Four payment methods will be treated as TSR violations and would be banned: unsigned checks, “payment orders” that have been “remotely created,” “cash-to-cash” money transfers, and “cash reload” mechanisms.
“The FTC has found that unscrupulous telemarketers rely on these payment methods because they are largely unmonitored,” the agency said in a press release about the proposed amendments. The targeted methods “make it easy” to debit bank accounts without permission or get money quickly and anonymously.
The FTC also proposed expanding the TSR’s ban on telemarketing “recovery services” for an advance fee. Under the current Rule, offers to recoup losses suffered in a prior telemarketing scheme are prohibited. The change would expand the Rule to cover an offer to recoup losses suffered in any prior non-telemarketing transaction.

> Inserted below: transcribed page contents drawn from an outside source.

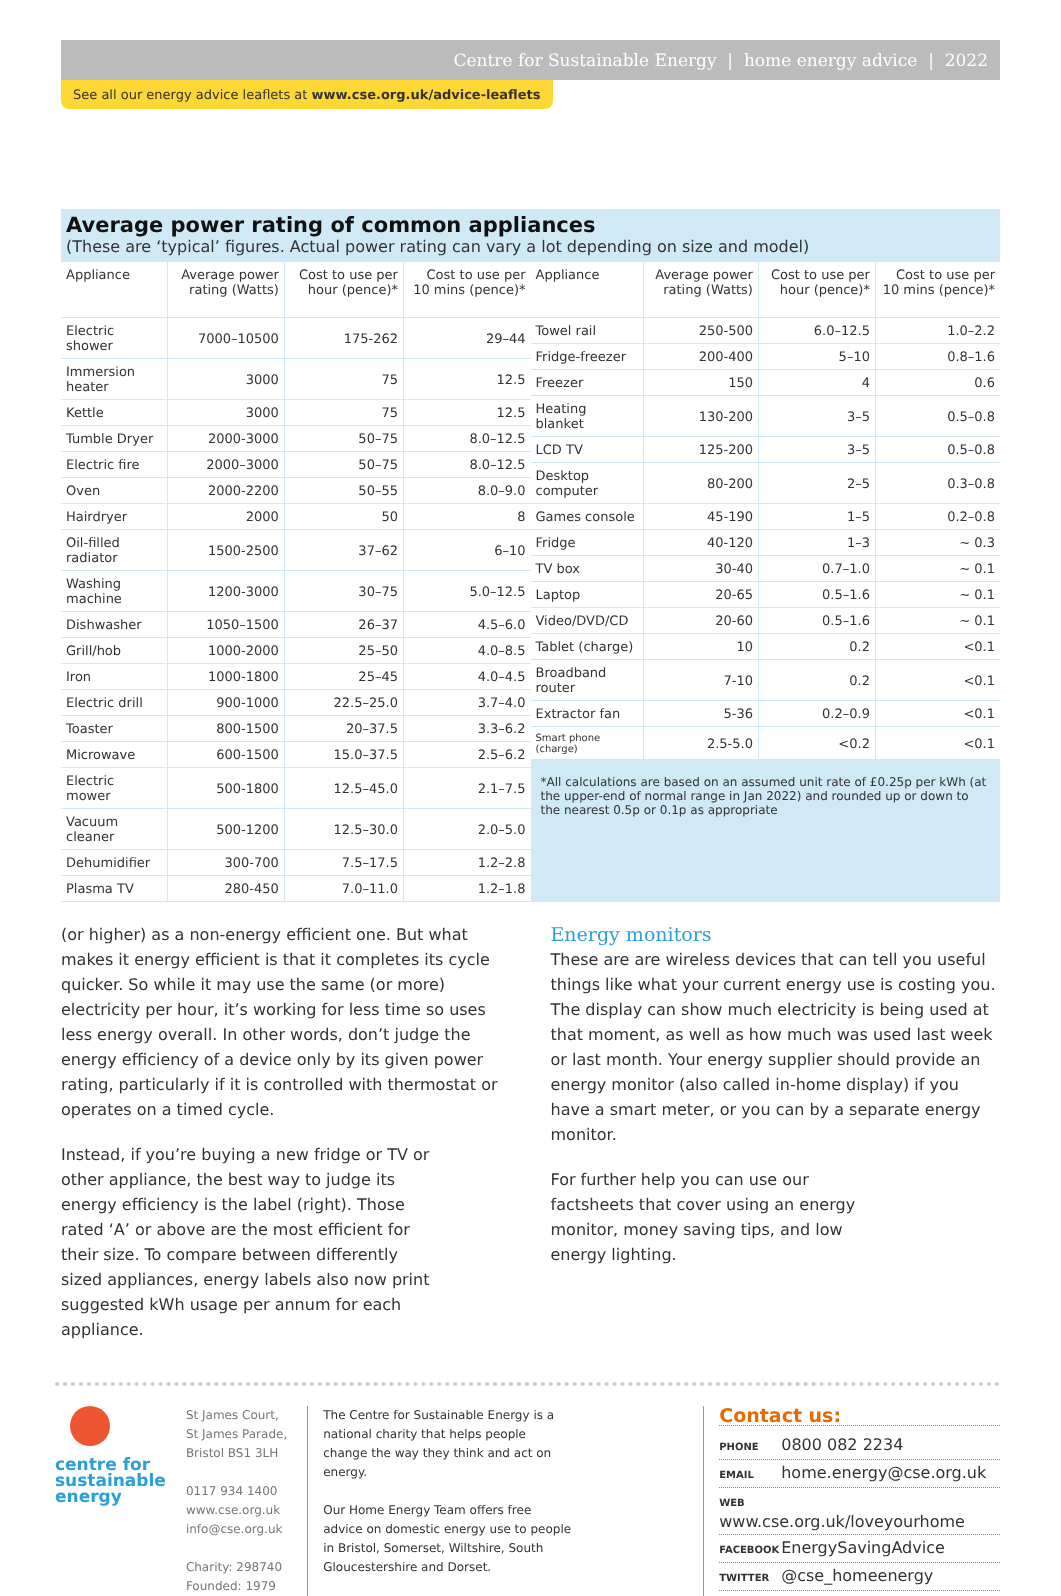Centre for Sustainable Energy | home energy advice | 2022
See all our energy advice leaflets at www.cse.org.uk/advice-leaflets
Average power rating of common appliances
(These are ‘typical’ figures. Actual power rating can vary a lot depending on size and model)
| Appliance | Average power rating (Watts) | Cost to use per hour (pence)* | Cost to use per 10 mins (pence)* |
| --- | --- | --- | --- |
| Electric shower | 7000–10500 | 175-262 | 29–44 |
| Immersion heater | 3000 | 75 | 12.5 |
| Kettle | 3000 | 75 | 12.5 |
| Tumble Dryer | 2000-3000 | 50–75 | 8.0–12.5 |
| Electric fire | 2000–3000 | 50–75 | 8.0–12.5 |
| Oven | 2000-2200 | 50–55 | 8.0–9.0 |
| Hairdryer | 2000 | 50 | 8 |
| Oil-filled radiator | 1500-2500 | 37–62 | 6–10 |
| Washing machine | 1200-3000 | 30–75 | 5.0–12.5 |
| Dishwasher | 1050–1500 | 26–37 | 4.5–6.0 |
| Grill/hob | 1000-2000 | 25–50 | 4.0–8.5 |
| Iron | 1000-1800 | 25–45 | 4.0–4.5 |
| Electric drill | 900-1000 | 22.5–25.0 | 3.7–4.0 |
| Toaster | 800-1500 | 20–37.5 | 3.3–6.2 |
| Microwave | 600-1500 | 15.0–37.5 | 2.5–6.2 |
| Electric mower | 500-1800 | 12.5–45.0 | 2.1–7.5 |
| Vacuum cleaner | 500-1200 | 12.5–30.0 | 2.0–5.0 |
| Dehumidifier | 300-700 | 7.5–17.5 | 1.2–2.8 |
| Plasma TV | 280-450 | 7.0–11.0 | 1.2–1.8 |
| Appliance | Average power rating (Watts) | Cost to use per hour (pence)* | Cost to use per 10 mins (pence)* |
| --- | --- | --- | --- |
| Towel rail | 250-500 | 6.0–12.5 | 1.0–2.2 |
| Fridge-freezer | 200-400 | 5–10 | 0.8–1.6 |
| Freezer | 150 | 4 | 0.6 |
| Heating blanket | 130-200 | 3–5 | 0.5–0.8 |
| LCD TV | 125-200 | 3–5 | 0.5–0.8 |
| Desktop computer | 80-200 | 2–5 | 0.3–0.8 |
| Games console | 45-190 | 1–5 | 0.2–0.8 |
| Fridge | 40-120 | 1–3 | ~ 0.3 |
| TV box | 30-40 | 0.7–1.0 | ~ 0.1 |
| Laptop | 20-65 | 0.5–1.6 | ~ 0.1 |
| Video/DVD/CD | 20-60 | 0.5–1.6 | ~ 0.1 |
| Tablet (charge) | 10 | 0.2 | <0.1 |
| Broadband router | 7-10 | 0.2 | <0.1 |
| Extractor fan | 5-36 | 0.2–0.9 | <0.1 |
| Smart phone (charge) | 2.5-5.0 | <0.2 | <0.1 |
| *All calculations are based on an assumed unit rate of £0.25p per kWh (at the upper-end of normal range in Jan 2022) and rounded up or down to the nearest 0.5p or 0.1p as appropriate | | | |
(or higher) as a non-energy efficient one. But what makes it energy efficient is that it completes its cycle quicker. So while it may use the same (or more) electricity per hour, it’s working for less time so uses less energy overall. In other words, don’t judge the energy efficiency of a device only by its given power rating, particularly if it is controlled with thermostat or operates on a timed cycle.
Instead, if you’re buying a new fridge or TV or other appliance, the best way to judge its energy efficiency is the label (right). Those rated ‘A’ or above are the most efficient for their size. To compare between differently sized appliances, energy labels also now print suggested kWh usage per annum for each appliance.
Energy monitors
These are are wireless devices that can tell you useful things like what your current energy use is costing you. The display can show much electricity is being used at that moment, as well as how much was used last week or last month. Your energy supplier should provide an energy monitor (also called in-home display) if you have a smart meter, or you can by a separate energy monitor.
For further help you can use our factsheets that cover using an energy monitor, money saving tips, and low energy lighting.
centre for
sustainable
energy
St James Court,
St James Parade,
Bristol BS1 3LH
0117 934 1400
www.cse.org.uk
info@cse.org.uk
Charity: 298740
Founded: 1979
The Centre for Sustainable Energy is a national charity that helps people change the way they think and act on energy.
Our Home Energy Team offers free advice on domestic energy use to people in Bristol, Somerset, Wiltshire, South Gloucestershire and Dorset.
Contact us:
PHONE 0800 082 2234
EMAIL home.energy@cse.org.uk
WEB www.cse.org.uk/loveyourhome
FACEBOOK EnergySavingAdvice
TWITTER @cse_homeenergy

In addition, the agency proposed “clarifications” of other existing TSR requirements that reflect the enforcement policy of the Commission, including a clear prohibition on sharing the costs of nontransferable Do Not Call Registry fees between sellers. Further changes require telemarketers to include a description of the goods or services being purchased in all consumer express verifiable authorization recordings. The agency also made clear that the business-to-business exemption under the TSR extends only to calls to induce a sale to or contribution from a business entity, and not to calls to induce sales to or contributions from individuals employed by a business entity.
Finally, the amended TSR would make clear that the burden falls on a seller or telemarketer to demonstrate an existing business relationship with, or an express written agreement to receive calls from, a person whose number is listed on the Do Not Call Registry. Sellers or telemarketers who fail to obtain the necessary information cannot rely upon the safe harbor provision for isolated or inadvertent violations under the TSR.
The FTC posed questions regarding compliance matters and whether other changes, if any, should be made to the proposed amendments to minimize cost to consumers or industry. It also asked whether a systematic fraud monitoring and dispute resolution procedure was in place that would protect consumers who are scammed by the four payment methods the agency proposes to prohibit.
The agency is accepting comments on the proposal until July 29.
To read the proposed Rule changes, click here.
Why it matters: “These proposed amendments reflect evolutions in the marketplace toward the use of certain retail payment methods in fraud transactions and the growing expansion of recovery services to include losses incurred in non-telemarketing transactions,” the agency explained in the Federal Register notice of the proposed amendments. Entities covered by the TSR should review the proposal to understand the impact of the changes.